Exercice
Quels sont tous les titres d'œuvres d'Érasme cités dans la biographie d'Érasme ?

Extrait
"""
Erasme : biographie
S’il y a bien une figure emblématique de la Renaissance en littérature, on peut citer Erasme qui rayonna sur le plan international en Europe. On ne peut certes pas le réduire à un humanisme nationaliste hollandais. En effet, bien qu’il fût marqué et influencé par les habitudes et traditions académiques et scientifiques hollandaises (son pays natal), il ne contribua pas moins nettement et de manière constructive à un niveau européen et international du fait de ses nombreux voyages, ses multiples formations et ses ouvrages littéraires et théologiques.
Biographie d’Erasme (environ 1467-1536)
Erasme est né à Rotterdam aux alentours de 1467 (Cette date est approximative car elle est fort controversée) Les conditions dans lesquelles il a vu le jour semblent fort obscures. On sait qu’il est le cadet d’un prêtre, Geert, exerçant à Gouda (Pays-Bas) et de la fille d’un médecin de Zevenbergen.
Rapidement et jusqu’en 1474 environ, il fréquenta l’école de Peter Winckel à Gouda. Dans sa jeunesse, il fréquenta quelques écoles différentes. L’une d’entre elles le marqua beaucoup, celle des Frères de la Vie commune de Deventer. Cette école constitua vers 1480/1483 l’un des premiers foyers humanistes des Pays-Bas. Erasme avait alors neuf ou dix ans, mais il fut marqué par ces frères qui conciliaient vie active et contemplation, l’enseignement de la Bible et celui des auteurs païens. Le Christianisme que l’on y enseignait différait de “l’ancienne mode” contre laquelle il allait combattre toute sa vie.
Comme ses parents étaient morts dans une épidémie de peste alors qu’il avait à peu près dix-sept ans, Erasme se donne le nom “Desiderius Erasmus Rotterdamus”. En effet, selon la mode humaniste, ses parents étant morts, Erasme voulut rompre avec son passé en se donnant une nouvelle identité plus “glorieuse”.
Son frère et lui furent confiés à trois tuteurs : leurs oncles. Ils furent envoyés chez les frères de la Vie commune de Bois-le-duc pour achever leurs études. Erasme dira plus tard de cette école qu’elle était désuète, que les maîtres y pratiquaient les punitions corporelles et qu’il y “perdit son temps”. Il y resta jusqu’en 1486. Ses tuteurs le poussèrent à entrer chez les chanoines augustins de Steyn car ils voulaient capter son maigre héritage.
Erasme prononça ses vœux en 1488. Il sera ordonné prêtre 6 ans plus tard par l’évêque d’Utrecht. La période qu’il passa au couvent fut pour lui l’occasion d’étudier à loisir et de méditer. Il passait presque tout son temps dans la bibliothèque du monastère. Il eut alors l’occasion de lire énormément d’œuvres d’auteurs latins (à l’époque, il ne connaît pas encore le grec) et humanistes. Il écrivit des poèmes en latins, ses œuvres “Mépris du monde” (De contemptu mundi) et l’ “Eloge de la médecine”. Il y commença son livre “Anti-barbares”.
"""
Données fournies
"""
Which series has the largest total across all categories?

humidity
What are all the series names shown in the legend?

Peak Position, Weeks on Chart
"""
"""
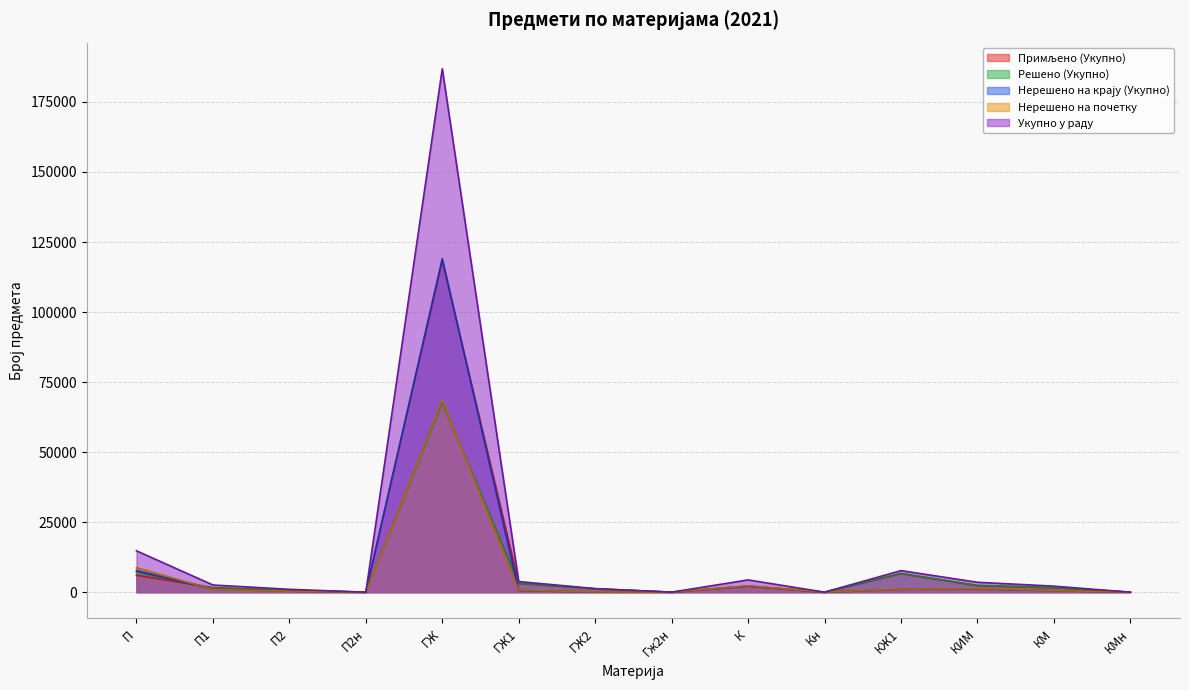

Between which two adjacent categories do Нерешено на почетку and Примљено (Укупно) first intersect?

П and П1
"""
Votre solution
- « Mépris du monde » (De contemptu mundi)
- « Eloge de la médecine »
- « Anti-barbares »